Wild Rose Chance was an example of what "log cabin" could mean when the logs were a hundred feet long and a yard thick. The big room was already fairly warm with the fire in the long iron-backed field-stone hearth and busy-a score or more sitting down to a hearty breakfast. Alston nodded to friends and acquaintances as she loaded her own plate and sank her teeth into a slab of hot, coarse wholewheat bread with butter melting on its steaming surface.

At least I don't have to worry about my weight, she thought. Not when things like traveling fifteen miles to Camp Grant meant half a day in the saddle, not fifteen minutes in a car.

"Hey, there anyone here who speaks Fiernan?" a voice called from the open street door.

Alston and her partner looked up sharply. A woman stood there, in ordinary bib overalls, but with a shotgun over her back and a star pinned to one strap. Behind her were a young couple, dressed Islander-style except for their near-naked toddler, but obvious immigrants. Behind them was a clamoring pack-she thought she recognized several farmers, a straw boss from one of the timber mills, and the owner of the boatyard among them.

Swindapa began to rise, then sank back as the proprietor of the inn went over, drying his hands on a corner of his apron.

"Thought you did, Sarah," he said.

"Thought I did too, Ted."

Swindapa did rise then, smiling, when mutual bewilderment became too obvious.

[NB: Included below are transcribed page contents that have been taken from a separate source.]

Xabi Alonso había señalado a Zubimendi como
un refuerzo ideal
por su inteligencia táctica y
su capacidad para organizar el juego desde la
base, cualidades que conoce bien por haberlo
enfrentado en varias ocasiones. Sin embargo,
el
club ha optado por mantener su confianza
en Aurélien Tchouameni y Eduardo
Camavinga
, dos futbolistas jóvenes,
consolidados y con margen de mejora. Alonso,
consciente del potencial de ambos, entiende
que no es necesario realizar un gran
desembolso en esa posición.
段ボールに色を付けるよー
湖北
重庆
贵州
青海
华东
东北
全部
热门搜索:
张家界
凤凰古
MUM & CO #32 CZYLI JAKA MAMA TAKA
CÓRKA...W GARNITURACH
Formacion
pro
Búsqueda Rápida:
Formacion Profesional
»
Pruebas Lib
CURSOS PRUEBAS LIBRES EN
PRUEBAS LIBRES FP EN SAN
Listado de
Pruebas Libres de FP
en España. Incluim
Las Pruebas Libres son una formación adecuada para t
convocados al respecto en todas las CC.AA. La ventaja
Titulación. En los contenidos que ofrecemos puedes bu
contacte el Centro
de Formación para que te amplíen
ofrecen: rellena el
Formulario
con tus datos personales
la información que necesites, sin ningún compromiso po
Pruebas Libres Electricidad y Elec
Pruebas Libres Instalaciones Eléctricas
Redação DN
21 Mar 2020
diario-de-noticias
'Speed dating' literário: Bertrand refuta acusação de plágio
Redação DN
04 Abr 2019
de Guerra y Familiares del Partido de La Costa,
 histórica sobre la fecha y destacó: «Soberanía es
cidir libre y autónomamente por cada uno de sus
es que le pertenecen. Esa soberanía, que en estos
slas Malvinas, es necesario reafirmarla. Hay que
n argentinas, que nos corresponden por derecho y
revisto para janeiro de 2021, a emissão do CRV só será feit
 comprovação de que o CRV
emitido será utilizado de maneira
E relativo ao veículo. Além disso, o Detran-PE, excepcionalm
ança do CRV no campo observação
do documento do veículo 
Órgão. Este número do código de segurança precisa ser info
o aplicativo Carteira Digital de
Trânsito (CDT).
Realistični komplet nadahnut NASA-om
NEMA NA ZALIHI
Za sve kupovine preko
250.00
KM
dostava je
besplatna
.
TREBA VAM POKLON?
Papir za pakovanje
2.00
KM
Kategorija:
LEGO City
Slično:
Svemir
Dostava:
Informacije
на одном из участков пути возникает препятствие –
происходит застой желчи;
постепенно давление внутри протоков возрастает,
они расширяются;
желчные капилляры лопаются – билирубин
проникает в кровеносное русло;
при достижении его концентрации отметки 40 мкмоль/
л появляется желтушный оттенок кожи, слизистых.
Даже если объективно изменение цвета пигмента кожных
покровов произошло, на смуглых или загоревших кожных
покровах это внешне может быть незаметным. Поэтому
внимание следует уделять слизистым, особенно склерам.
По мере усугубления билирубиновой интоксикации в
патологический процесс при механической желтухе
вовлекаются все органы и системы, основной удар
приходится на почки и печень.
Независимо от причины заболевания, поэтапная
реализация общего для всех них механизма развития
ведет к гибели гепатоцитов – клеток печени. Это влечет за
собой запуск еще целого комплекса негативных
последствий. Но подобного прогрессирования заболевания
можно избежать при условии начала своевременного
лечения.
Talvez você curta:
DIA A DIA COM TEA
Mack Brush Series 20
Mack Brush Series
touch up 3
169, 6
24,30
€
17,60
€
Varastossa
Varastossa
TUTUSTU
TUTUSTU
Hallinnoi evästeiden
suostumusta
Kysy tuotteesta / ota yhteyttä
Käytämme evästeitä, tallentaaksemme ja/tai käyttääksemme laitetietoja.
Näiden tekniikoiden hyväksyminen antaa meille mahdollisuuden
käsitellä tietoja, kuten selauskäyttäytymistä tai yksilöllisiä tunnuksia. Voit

She returned chuckling.

"They speak Goldenhill dialect," she said. "Thicker than honey- I'm not surprised the sheriff couldn't make hoof or horn of it and the poor couple were frightened out of the seven words of English they had between them. The sheriff will put them up in the Town Hall tonight and find someone to explain about contracts."

Alston nodded approval and threw down her napkin. Everyone was short of labor, but that was no excuse for taking advantage of ignorance. Her inner smile grew to a slight curve of full lips. Jared's seen to that. By the time the immigrant couple had put in five years they'd speak the language and be eligible for citizenship; a few years more, and they'd probably have a farm or boat or shop of their own, and be down at the docks clamoring for a chance at a hired hand themselves. And their kids would be in school.

There had been times in the Coast Guard when she'd wondered what the hell she was doing-on the Haitian refugee patrol, for instance.

Or "cooperating" with those cowboy assholes in the DEA and BATF, she thought. If you had to be hired muscle, it was nice to work for an outfit run by actual human beings.

They took their saddlebags out; the inn's groom had horses waiting, four-year-old Alba/Morgan crosses. Alston swung into the saddle, heeling her mount out into the road.

"Worth fighting for," Swindapa said, indicating the town with an odd circling motion of her head.

"Let's go tell it to the Marines, love," Alston replied.